Sunday, December 20, 2020


It feels random. Not something I chose. furnished largely by hand-me-offs and chance discoveries. And yet I do love my new apartment, underheated though it is on a chill and snowed Buffalo morning, here where suicide was once redundant.

I no longer take credit for any of my choices, though I am happy if someone else seems to find them attractive, if they even were my choices to begin with. My daughter is good at scouring the Internet for buys, and she's the one who found me this place. I've always known that I am not best known by myself. Even in the mirror, when I glance, I find myself strange.

The fact is, I never did settle. I've lived on a boat, in a trailer, in borrowed space and in crappy hotels for long periods at a time. I've lived, as an old man, where students can afford, and as a not yet retired but older grad student on a fellowship, in an old-folks home, because it was cheaper, somehow, in SoCal than anything else - and all of that quite comfortably - in the one place sharing a wall with a live-streamer who couldn't understand why he didn't keep me up at night, and in the other a newly wed couple my age who did. In person, I thought the live streamer had about the best sense of humor I've ever encountered. I hope he's doing well. I never got to know the couple.

But that's not really what I mean. It's more like how, as a kid, the first and really only time I bowled, I scored a perfect score. The first time I handled a bow and arrow, I hit three bulls eyes. The first time I shot a .22 rifle I did the same, and kept the plywood target I'd made in my bedroom for most of my youth. The thing was, I could never repeat these feats, true though they were. I'm like the lessons in Zen and the Art of Archery written backwards. And sure I was able to solve Rubik's cube reliably, shortly after I first tried. I doubt that I could do it now. I know I never tried again after giving mine away.

I've tried and departed from more careers than you might even imagine. More academic disciplines. And I'm always off to a strong start, soon mastering even the arcane stuff, like network engineering, before I peter out. 

Nothing was ever compelling enough to consume a life, or maybe I just simply never achieved a comfort level to linger. I've always had claims upon my income. They wear a person down when they don't feel quite legit. Why bother kind of thing, when you're always taking time off from the real deal to pay the bills. More likely, I just get bored, or invent a grievance. Though I swear I never did do that. The grievances were very real.  

Upon graduating high-school, no joke, I had my highest net worth of my life until my Dad died and left us a little something. It was simpler back then. The cash economy hadn't yet been completed, and one could afford to live on a living wage. Minimum wage as a bike mechanic was more than enough to fill up a savings account. My high-school earnings lasted me through college, even after Dad cut me off for dropping out a few too many times. 

See what I mean? Unsettled.

And still I'm at least as content gazing over my life as I am looking around my new digs. I am just a tad ashamed of myself for attempting to scale great heights of intellectual accomplishment. I should have left that stuff to the disciplinary experts, though I hardly ever find those types to be more intelligent or aware than your ordinary Joe. 
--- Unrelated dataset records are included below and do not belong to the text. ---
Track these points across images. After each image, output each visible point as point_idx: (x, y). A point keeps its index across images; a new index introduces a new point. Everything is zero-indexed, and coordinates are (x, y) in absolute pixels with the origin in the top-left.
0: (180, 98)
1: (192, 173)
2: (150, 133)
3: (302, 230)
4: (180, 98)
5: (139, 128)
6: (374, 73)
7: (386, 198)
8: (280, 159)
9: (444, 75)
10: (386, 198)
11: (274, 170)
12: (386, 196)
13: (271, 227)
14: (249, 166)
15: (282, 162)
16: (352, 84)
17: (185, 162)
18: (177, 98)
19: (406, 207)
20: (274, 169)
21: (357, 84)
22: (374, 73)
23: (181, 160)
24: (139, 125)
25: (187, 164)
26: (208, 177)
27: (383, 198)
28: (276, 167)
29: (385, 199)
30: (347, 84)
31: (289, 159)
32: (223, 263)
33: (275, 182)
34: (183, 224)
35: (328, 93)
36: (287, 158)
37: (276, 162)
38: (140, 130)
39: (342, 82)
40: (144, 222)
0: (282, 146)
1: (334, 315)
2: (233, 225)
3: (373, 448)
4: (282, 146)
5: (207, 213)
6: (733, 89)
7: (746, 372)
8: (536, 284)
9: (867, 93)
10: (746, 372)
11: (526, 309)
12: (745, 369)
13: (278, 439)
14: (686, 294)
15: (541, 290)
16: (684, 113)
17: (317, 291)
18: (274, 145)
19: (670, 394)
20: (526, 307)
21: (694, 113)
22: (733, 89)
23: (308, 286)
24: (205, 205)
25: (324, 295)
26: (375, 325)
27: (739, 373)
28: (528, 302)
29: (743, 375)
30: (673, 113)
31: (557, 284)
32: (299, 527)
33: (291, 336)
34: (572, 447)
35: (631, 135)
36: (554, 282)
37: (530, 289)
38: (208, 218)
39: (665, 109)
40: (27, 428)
I do wish, however, that now that I am finally settled (I say finally because I simply don't have the energy I once did) that I would find the ability to set a task before myself and see it through to completion. I don't mean like completing a house restoration or a boat rebuild. Been there, done that, and it's an easy thing to keep that motivation going. I mean more like a dissertation or a novel or something sprawling which requires more than a daily inventory of tasks and materials to complete.
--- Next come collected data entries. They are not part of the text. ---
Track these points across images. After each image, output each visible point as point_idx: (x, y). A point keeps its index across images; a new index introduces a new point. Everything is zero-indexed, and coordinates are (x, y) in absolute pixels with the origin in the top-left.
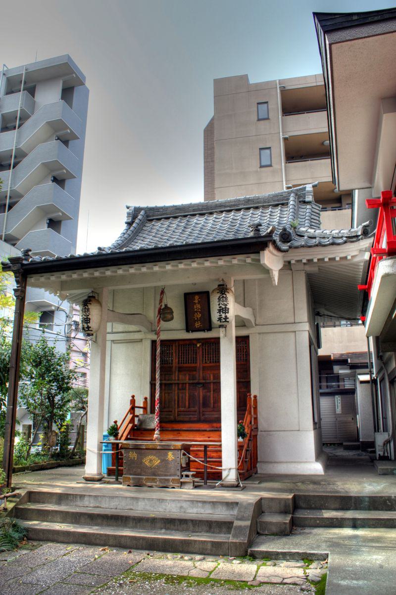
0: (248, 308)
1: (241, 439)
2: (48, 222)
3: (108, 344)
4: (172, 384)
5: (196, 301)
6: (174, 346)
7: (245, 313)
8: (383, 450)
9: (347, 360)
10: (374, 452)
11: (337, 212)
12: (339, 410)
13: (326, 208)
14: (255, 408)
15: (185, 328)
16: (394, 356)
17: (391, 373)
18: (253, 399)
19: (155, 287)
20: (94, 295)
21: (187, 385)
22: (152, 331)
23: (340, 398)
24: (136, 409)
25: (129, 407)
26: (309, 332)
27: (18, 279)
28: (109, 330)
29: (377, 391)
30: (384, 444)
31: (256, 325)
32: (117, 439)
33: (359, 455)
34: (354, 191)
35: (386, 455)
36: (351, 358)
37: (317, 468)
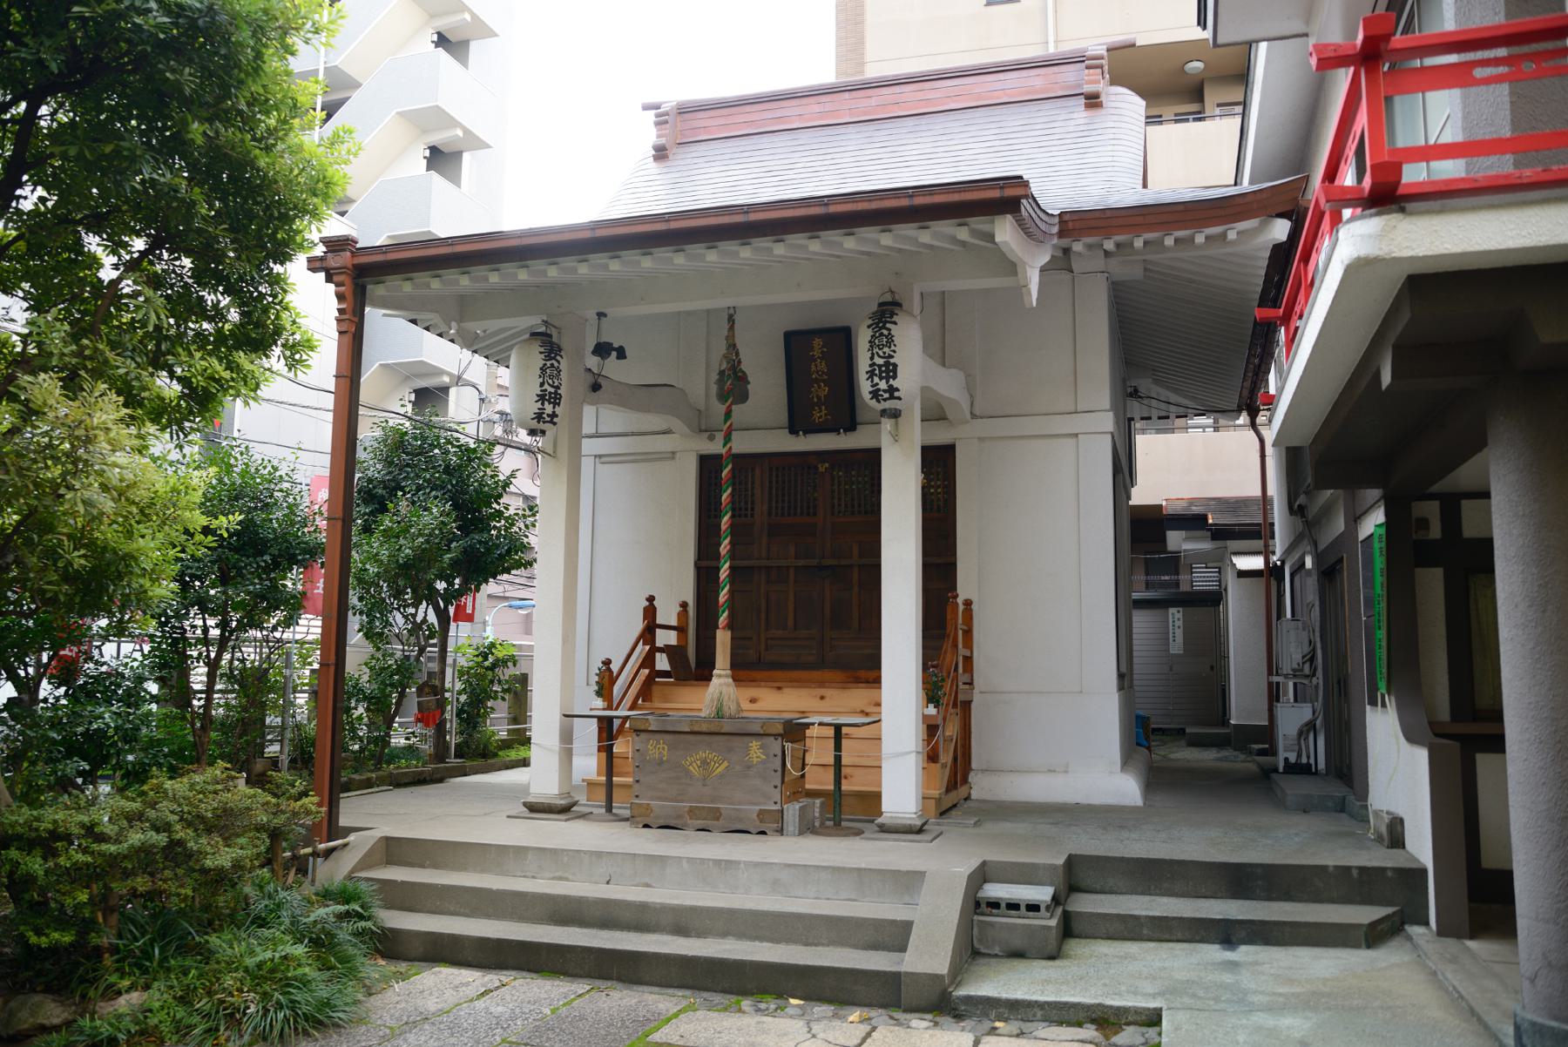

This is my prayer then, to the cosmos, that I will find that resolve. By random happenstance, I just did read this tiny antique leather-bound book that has trailed with me now for a long time, across many dislocations and disbursements of all possessions. I can't remember how it came to me, and I apologize to whomever it was that gifted it to me, though I may have bought it. G.B. Shaw "On Going to Church." It's a hoot, and the proximate cause for today's epistle to the void.

I think I thought the book was pretty. I've left a good nine tenths of my books behind at various points, which I thought so important to have stacked about me in my youth. I smoke a pipe when I tended bar in London at age 18. Balkan Sobranie. What a pretentious prick I must have been. I can't even bear to look at myself then, now. 

Fact is, that's what keeps me from my big project. I cringe after the fact all the time. I wonder where I was coming from and what I was doing and why. I can't even understand what I write myself on those rare occasions when I can bear to read it. And I hardly know where the tipping point is between the amazement of learning new things and the raw fact of having forgotten what I once did know. 

And yet I’m happy for the carillon sounding from the steeple of my old church just behind me now. They reflect off the buildings in front of me. I doubt I’ll venture inside, GB, though you never know. It’s in process of reconstruction all over again.